La décalcomanie et ses limites
Un film qui a plutôt été une déception mais paradoxalement aussi un moment important dans ma "carrière" de spectateur. En effet, grand lecteur de livres avec ou sans image devant l'éternel, (et notamment des comics de Frank Miller) je ne compte plus le nombre d'adaptations cinématographiques qui m'ont fait pester devant le manque de respect du bouquin, selon moi toujours pour de mauvaises raisons : soit pour faire vendre en trahissant l'esprit de l'original, ou bien parce que le réalisateur/producteur/scénariste n'ont tout simplement rien entravé à ce qu'il ont lu avant de concocter leur adaptation.
Arrive Sin City, film qui fait le choix à la fidélité absolue au comics d'origine.
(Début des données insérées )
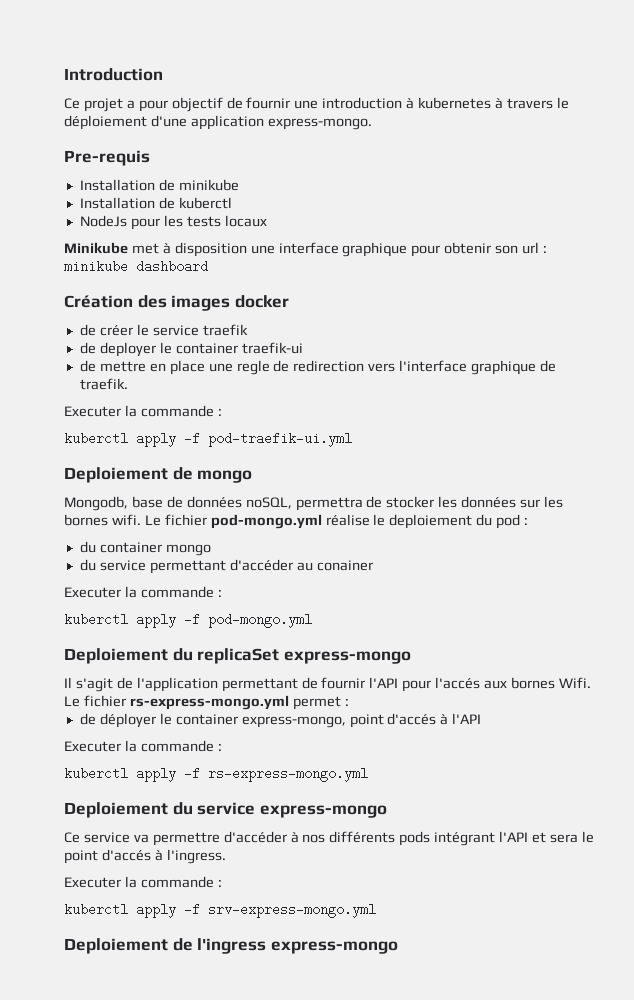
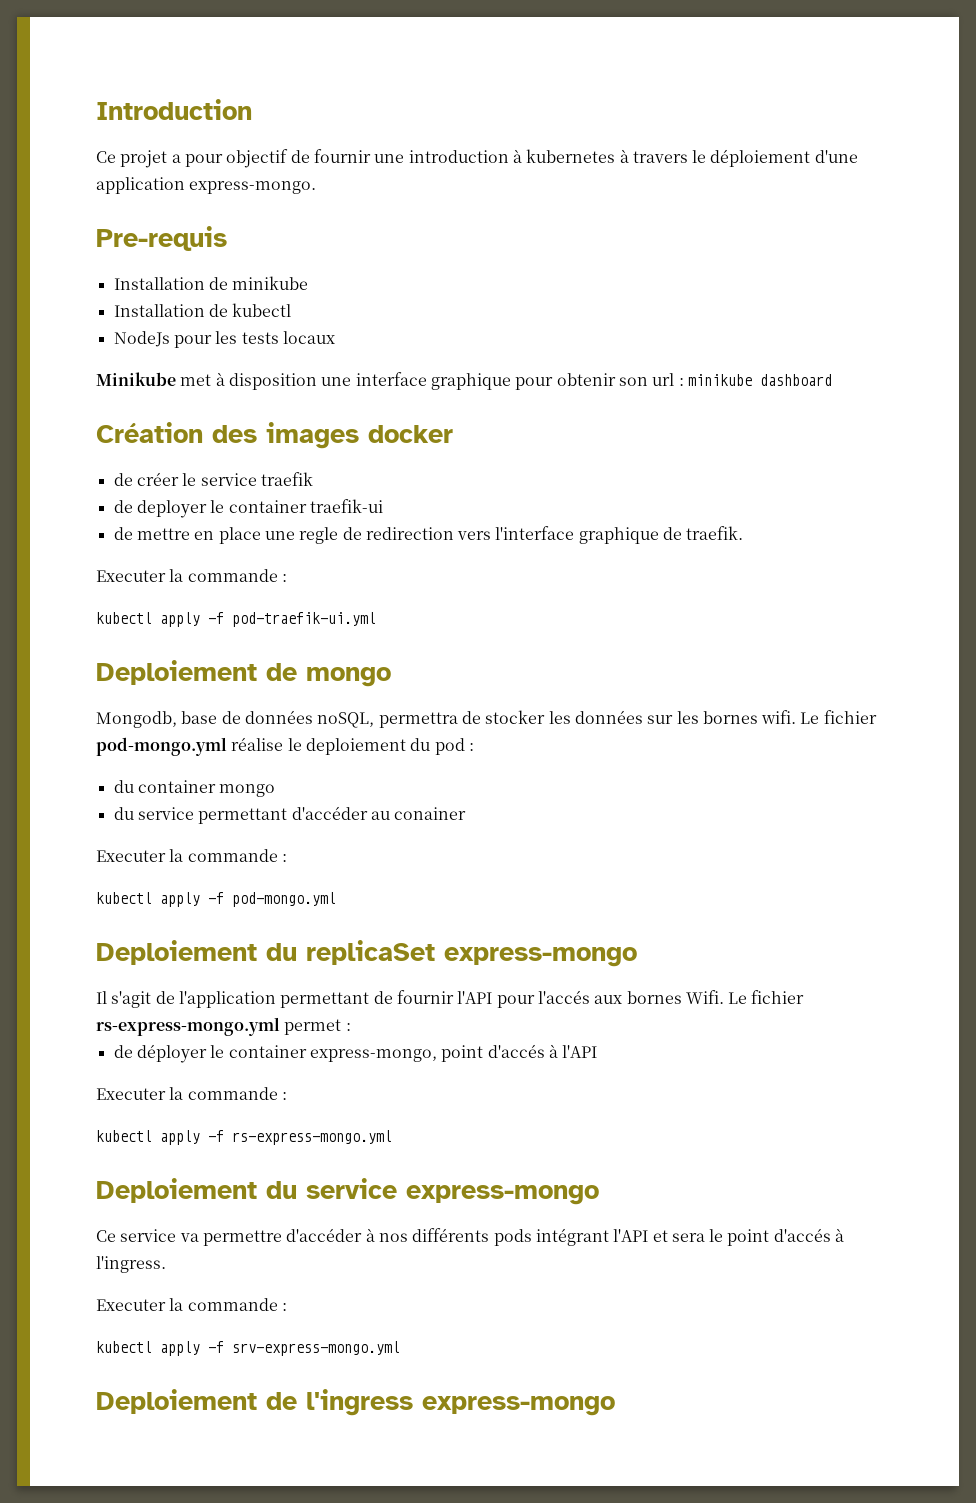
[178,197,232,209] kuberctl -> [232,303,292,317] kubectl
[64,432,128,445] kuberctl -> [96,612,152,624] kubectl
[64,613,128,626] kuberctl -> [96,892,152,904] kubectl
[64,767,128,780] kuberctl -> [96,1130,152,1142] kubectl
[64,903,128,916] kuberctl -> [96,1341,152,1353] kubectl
L'adaptation est faite en partie par l'auteur lui-même, l'esthétique est retranscrite à la perfection, d'innombrables plans découlent quasiment d'un décalquage de cases de Sin City version comics... et ça ne fonctionne pas vraiment.
Cinéma et BD sont bien des médias différents, même en y mettant à la base les mêmes ingrédients au final les deux oeuvres ne racontent pas la même chose. Il y a certes aussi le facteur acteurs qui joue : un Mickey Rourke plus en forme aurait sans doute pu donner plus de charisme à Marv ; mais même avec les mêmes dialogues, le Marv de chair n'aurait jamais pu être exactement le Marv de papier. Autre exemple avec la violence : présente au même degré dans le comics, elle ne produit pas du tout le même effet sur écran - à la fois un certain écoeurement devant une telle accumulation mais aussi une sensation de ridicule, un côté grand guignol que je n'avais jamais perçu dans la BD.
Evidemment au final la comparaison, inévitable devant le parti pris de cette adaptation, reste défavorable au film. Sin City le comics est l'oeuvre d'un des maîtres du genre au sommet de son art (même si la série s'essouffle un peu sur la durée), qui tire parti de toutes les possibilités d'un medium qu'il connait sur le bout des doigts. Le copier-coller au cinéma ne peut que donner quelque chose de moins bon. Reste une expérience intéressante, et une petite leçon pour moi : dorénavant, je tournerai 7 fois ma langue dans ma bouche avant de me plaindre des tâcherons qui n'ont pas respecté à 100% l'un de mes livres de chevet en le portant à l'écran.